▸ **Request**
Rewrite the lines from the start of the records through the line containing "v(-70.62, -0.78) *" as a JSON list of strings, one string per line, with blank lines omitted. Leave the pictures out of the answer.

** Start of Record list **

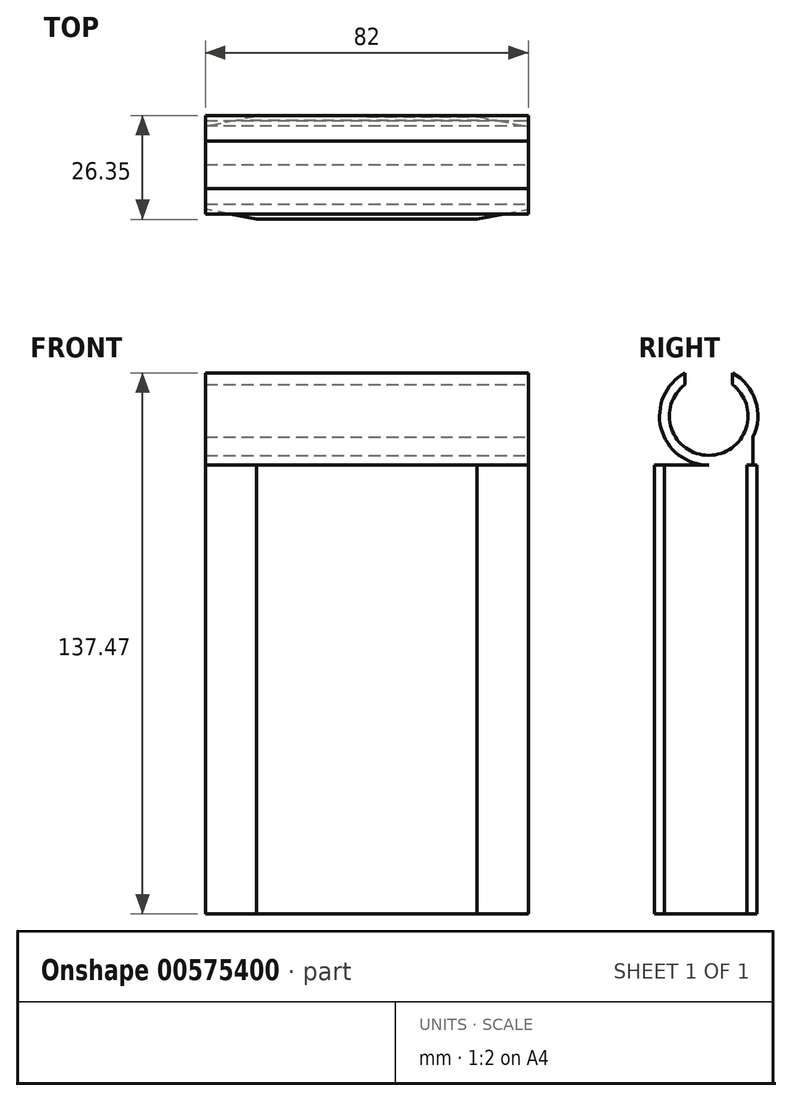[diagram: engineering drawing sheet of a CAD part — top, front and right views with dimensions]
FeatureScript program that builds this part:
annotation { "Feature Type Name" : "Feature", "Feature Type Description" : "" }
export const myFeature = defineFeature(function(context is Context, id is Id, definition is map)
    precondition{}
    {
        {
            var Q0;
            Q0=qCreatedBy(makeId("Top.planeOp"),FACE);
            var sketch = newSketch(context, id + "F0", { "sketchPlane" : qUnion([Q0])});
            skPoint(sketch, "E0", {"position": v(-66.3, -0.78) * mm});
            skPoint(sketch, "E1", {"position": v(-56.62, -0.78) * mm});
            skPoint(sketch, "E2", {"position": v(25.38, -0.78) * mm});
            skLineSegment(sketch, "E3", {"start": v(25.38, -0.78) * mm, "end": v(-56.62, -0.78) * mm});
            skLineSegment(sketch, "E4", {"start": v(25.38, -0.78) * mm, "end": v(35.38, -0.78) * mm});
            skLineSegment(sketch, "E5", {"start": v(-56.62, -0.78) * mm, "end": v(-70.62, -0.78) * mm});
            skLineSegment(sketch, "E6.bottom", {"start": v(-56.62, 9.72) * mm, "end": v(25.38, 9.72) * mm});
            skLineSegment(sketch, "E6.top", {"start": v(-56.62, -11.28) * mm, "end": v(25.38, -11.28) * mm});
            skLineSegment(sketch, "E6.left", {"start": v(-56.62, 9.72) * mm, "end": v(-56.62, -11.28) * mm});
            skLineSegment(sketch, "E6.right", {"start": v(25.38, 9.72) * mm, "end": v(25.38, -11.28) * mm});
            skPoint(sketch, "E6.middle", {"position": v(-15.62, -0.78) * mm});
            skLineSegment(sketch, "E7.bottom", {"start": v(-70.62, 15.22) * mm, "end": v(26.49, 15.22) * mm});
            skLineSegment(sketch, "E7.top", {"start": v(-70.62, -16.78) * mm, "end": v(26.49, -16.78) * mm});
            skLineSegment(sketch, "E7.left", {"start": v(-70.62, 15.22) * mm, "end": v(-70.62, -16.78) * mm});
            skLineSegment(sketch, "E8", {"start": v(35.38, -0.78) * mm, "end": v(30.38, -0.78) * mm});
            skLineSegment(sketch, "E9", {"start": v(35.38, -0.78) * mm, "end": v(35.38, 11.22) * mm});
            skLineSegment(sketch, "E10", {"start": v(35.38, 11.22) * mm, "end": v(35.38, -12.78) * mm});
            skLineSegment(sketch, "E11", {"start": v(35.38, -0.78) * mm, "end": v(28.2, -0.78) * mm});
            skLineSegment(sketch, "E12", {"start": v(35.38, -0.78) * mm, "end": v(35.38, 9.22) * mm});
            skLineSegment(sketch, "E13", {"start": v(35.38, 9.22) * mm, "end": v(35.38, 11.22) * mm});
            skLineSegment(sketch, "E14", {"start": v(35.38, 11.22) * mm, "end": v(29.38, 12.31) * mm});
            skLineSegment(sketch, "E15", {"start": v(29.38, 12.31) * mm, "end": v(29.38, 14.13) * mm});
            skLineSegment(sketch, "E16", {"start": v(29.38, 14.13) * mm, "end": v(26.49, 15.22) * mm});
            skPoint(sketch, "E17.end.orphan", {"position": v(29.38, 15.22) * mm});
            skLineSegment(sketch, "E18", {"start": v(-16.03, 12.22) * mm, "end": v(12.38, 12.28) * mm});
            skLineSegment(sketch, "E19", {"start": v(12.38, 12.28) * mm, "end": v(25.38, 9.72) * mm});
            skPoint(sketch, "E20.start.orphan", {"position": v(25.38, 12.31) * mm});
            skLineSegment(sketch, "E21.MirrorCS", {"start": v(-16.03, -13.78) * mm, "end": v(12.38, -13.85) * mm});
            skLineSegment(sketch, "E22.MirrorCS", {"start": v(12.38, -13.85) * mm, "end": v(25.38, -11.28) * mm});
            skLineSegment(sketch, "E23.MirrorCS", {"start": v(29.38, -15.7) * mm, "end": v(26.49, -16.78) * mm});
            skLineSegment(sketch, "E24.MirrorCS", {"start": v(35.38, -12.78) * mm, "end": v(29.38, -13.87) * mm});
            skLineSegment(sketch, "E25.MirrorCS", {"start": v(29.38, -13.87) * mm, "end": v(29.38, -15.7) * mm});
            skLineSegment(sketch, "E26.MirrorCS", {"start": v(35.38, -10.78) * mm, "end": v(35.38, -12.78) * mm});
            skLineSegment(sketch, "E27.MirrorCS", {"start": v(35.38, -0.78) * mm, "end": v(35.38, -10.78) * mm});
            skLineSegment(sketch, "E28", {"start": v(-56.62, -0.78) * mm, "end": v(25.38, -0.78) * mm});
            skLineSegment(sketch, "E29", {"start": v(-15.62, -0.78) * mm, "end": v(-15.62, -6.93) * mm});
            skLineSegment(sketch, "E30.MirrorCS", {"start": v(-15.22, -13.78) * mm, "end": v(-43.62, -13.85) * mm});
            skLineSegment(sketch, "E31.MirrorCS", {"start": v(-43.62, -13.85) * mm, "end": v(-56.62, -11.28) * mm});
            skLineSegment(sketch, "E32.MirrorCS", {"start": v(-43.62, 12.28) * mm, "end": v(-56.62, 9.72) * mm});
            skLineSegment(sketch, "E33.MirrorCS", {"start": v(-15.22, 12.22) * mm, "end": v(-43.62, 12.28) * mm});
            skSolve(sketch);
        }
        {
            var Q0;
            Q0=makeQuery(id+"F0.imprint","IMPRINT",FACE,{"disambiguationData":[TD([[makeQuery(id+"F0.imprint","IMPRINT",EDGE,{"derivedFrom":sQuery(id+"F0.wireOp",EDGE,"E6.bottom")}),1.0]])]});
            var Q1;
            {var subQ6=sQuery(id+"F0.wireOp",EDGE,"E6.bottom");Q1=makeQuery(id+"F0.imprint","IMPRINT",FACE,{"disambiguationData":[TD([[makeQuery(id+"F0.imprint","IMPRINT",EDGE,{"derivedFrom":subQ6}),-1.0]])]});}
            var Q2;
            {var subQ3=sQuery(id+"F0.wireOp",EDGE,"E6.top");Q2=makeQuery(id+"F0.imprint","IMPRINT",FACE,{"disambiguationData":[TD([[makeQuery(id+"F0.imprint","IMPRINT",EDGE,{"derivedFrom":subQ3}),1.0]])]});}
            var Q3;
            Q3=makeQuery(id+"F0.imprint","IMPRINT",FACE,{"disambiguationData":[TD([[makeQuery(id+"F0.imprint","IMPRINT",EDGE,{"derivedFrom":sQuery(id+"F0.wireOp",EDGE,"E6.top")}),-1.0]])]});
            extrude(context, id + "F1", {"entities" : qUnion([Q0, Q1, Q2, Q3]), "depth" : 114 * mm, "offsetDistance" : 25 * mm});
        }
        {
            var Q0;
            Q0=makeQuery(id+"F1.opExtrude","SWEPT_FACE",FACE,{"disambiguationData":[OSD([sQuery(id+"F0.wireOp",EDGE,"E6.right")])]});
            var sketch = newSketch(context, id + "F2", { "sketchPlane" : qUnion([Q0])});
            skLineSegment(sketch, "E34", {"start": v(0, 114) * mm, "end": v(0, 139) * mm});
            skCircle(sketch, "E35", {"center": v(0, 126.5) * mm, "radius": 12.5 * mm});
            skLineSegment(sketch, "E36.bottom", {"start": v(-11.28, 114) * mm, "end": v(11.28, 114) * mm});
            skLineSegment(sketch, "E36.top", {"start": v(-11.28, 139) * mm, "end": v(11.28, 139) * mm});
            skLineSegment(sketch, "E36.left", {"start": v(-11.28, 114) * mm, "end": v(-11.28, 139) * mm});
            skLineSegment(sketch, "E36.right", {"start": v(11.28, 114) * mm, "end": v(11.28, 139) * mm});
            skCircle(sketch, "E37.0", {"center": v(0, 126.5) * mm, "radius": 10 * mm});
            skLineSegment(sketch, "E38.bottom", {"start": v(-6, 134.5) * mm, "end": v(6, 134.5) * mm});
            skLineSegment(sketch, "E38.top", {"start": v(-6, 143.5) * mm, "end": v(6, 143.5) * mm});
            skLineSegment(sketch, "E38.left", {"start": v(-6, 134.5) * mm, "end": v(-6, 143.5) * mm});
            skLineSegment(sketch, "E38.right", {"start": v(6, 134.5) * mm, "end": v(6, 143.5) * mm});
            skPoint(sketch, "E38.middle", {"position": v(0, 139) * mm});
            skSolve(sketch);
        }
        {
            var Q0;
            {var subQ0=sQuery(id+"F2.wireOp",EDGE,"E36.left");var subQ1=sQuery(id+"F2.wireOp",EDGE,"E35");var subQ2=makeQuery(id+"F2.imprint","INTERSECT",VERTEX,{"disambiguationData":[OD(0.0)],"derivedFrom":[subQ1,subQ0]});Q0=makeQuery(id+"F2.imprint","IMPRINT",FACE,{"disambiguationData":[TD([[makeQuery(id+"F2.imprint","IMPRINT",EDGE,{"disambiguationData":[TD([[subQ2,-1.0]])],"derivedFrom":subQ1}),1.0]])]});}
            var Q1;
            {var subQ1=sQuery(id+"F2.wireOp",EDGE,"E35");var subQ3=sQuery(id+"F2.wireOp",EDGE,"E36.left");var subQ4=makeQuery(id+"F2.imprint","INTERSECT",VERTEX,{"disambiguationData":[OD(1.0)],"derivedFrom":[subQ1,subQ3]});Q1=makeQuery(id+"F2.imprint","IMPRINT",FACE,{"disambiguationData":[TD([[makeQuery(id+"F2.imprint","IMPRINT",EDGE,{"disambiguationData":[TD([[subQ4,-1.0]])],"derivedFrom":subQ1}),-1.0]])]});}
            var Q2;
            {var subQ0=sQuery(id+"F2.wireOp",EDGE,"E35");var subQ3=sQuery(id+"F2.wireOp",EDGE,"E36.left");var subQ5=makeQuery(id+"F2.imprint","INTERSECT",VERTEX,{"disambiguationData":[OD(0.0)],"derivedFrom":[subQ0,subQ3]});Q2=makeQuery(id+"F2.imprint","IMPRINT",FACE,{"disambiguationData":[TD([[makeQuery(id+"F2.imprint","IMPRINT",EDGE,{"disambiguationData":[TD([[subQ5,1.0]])],"derivedFrom":subQ0}),1.0]])]});}
            var Q3;
            {var subQ0=sQuery(id+"F2.wireOp",EDGE,"E36.right");var subQ1=sQuery(id+"F2.wireOp",EDGE,"E35");var subQ2=makeQuery(id+"F2.imprint","INTERSECT",VERTEX,{"disambiguationData":[OD(0.0)],"derivedFrom":[subQ1,subQ0]});Q3=makeQuery(id+"F2.imprint","IMPRINT",FACE,{"disambiguationData":[TD([[makeQuery(id+"F2.imprint","IMPRINT",EDGE,{"disambiguationData":[TD([[subQ2,-1.0]])],"derivedFrom":subQ1}),1.0]])]});}
            var Q4;
            {var subQ0=sQuery(id+"F2.wireOp",EDGE,"E36.bottom");var subQ3=sQuery(id+"F2.wireOp",EDGE,"E36.right");var subQ6=makeQuery(id+"F2.imprint","INTERSECT",VERTEX,{"derivedFrom":[subQ0,subQ3]});Q4=makeQuery(id+"F2.imprint","IMPRINT",FACE,{"disambiguationData":[TD([[makeQuery(id+"F2.imprint","IMPRINT",EDGE,{"disambiguationData":[TD([[subQ6,-1.0]])],"derivedFrom":subQ3}),1.0]])]});}
            var Q5;
            {var subQ0=sQuery(id+"F2.wireOp",EDGE,"E36.right");var subQ1=sQuery(id+"F2.wireOp",EDGE,"E35");var subQ2=makeQuery(id+"F2.imprint","INTERSECT",VERTEX,{"disambiguationData":[OD(0.0)],"derivedFrom":[subQ1,subQ0]});Q5=makeQuery(id+"F2.imprint","IMPRINT",FACE,{"disambiguationData":[TD([[makeQuery(id+"F2.imprint","IMPRINT",EDGE,{"disambiguationData":[TD([[subQ2,1.0]])],"derivedFrom":subQ1}),1.0]])]});}
            extrude(context, id + "F3", {"entities" : qUnion([Q0, Q1, Q2, Q3, Q4, Q5]), "operationType" : NewBodyOperationType.ADD, "oppositeDirection" : true, "depth" : 82 * mm, "offsetDistance" : 25 * mm});
        }
    });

** End of Record list **

▸ **The output**
[
  "[diagram: engineering drawing sheet of a CAD part — top, front and right views with dimensions]",
  "FeatureScript program that builds this part:",
  "annotation { \"Feature Type Name\" : \"Feature\", \"Feature Type Description\" : \"\" }",
  "export const myFeature = defineFeature(function(context is Context, id is Id, definition is map)",
  "    precondition{}",
  "    {",
  "        {",
  "            var Q0;",
  "            Q0=qCreatedBy(makeId(\"Top.planeOp\"),FACE);",
  "            var sketch = newSketch(context, id + \"F0\", { \"sketchPlane\" : qUnion([Q0])});",
  "            skPoint(sketch, \"E0\", {\"position\": v(-66.3, -0.78) * mm});",
  "            skPoint(sketch, \"E1\", {\"position\": v(-56.62, -0.78) * mm});",
  "            skPoint(sketch, \"E2\", {\"position\": v(25.38, -0.78) * mm});",
  "            skLineSegment(sketch, \"E3\", {\"start\": v(25.38, -0.78) * mm, \"end\": v(-56.62, -0.78) * mm});",
  "            skLineSegment(sketch, \"E4\", {\"start\": v(25.38, -0.78) * mm, \"end\": v(35.38, -0.78) * mm});",
  "            skLineSegment(sketch, \"E5\", {\"start\": v(-56.62, -0.78) * mm, \"end\": v(-70.62, -0.78) * mm});"
]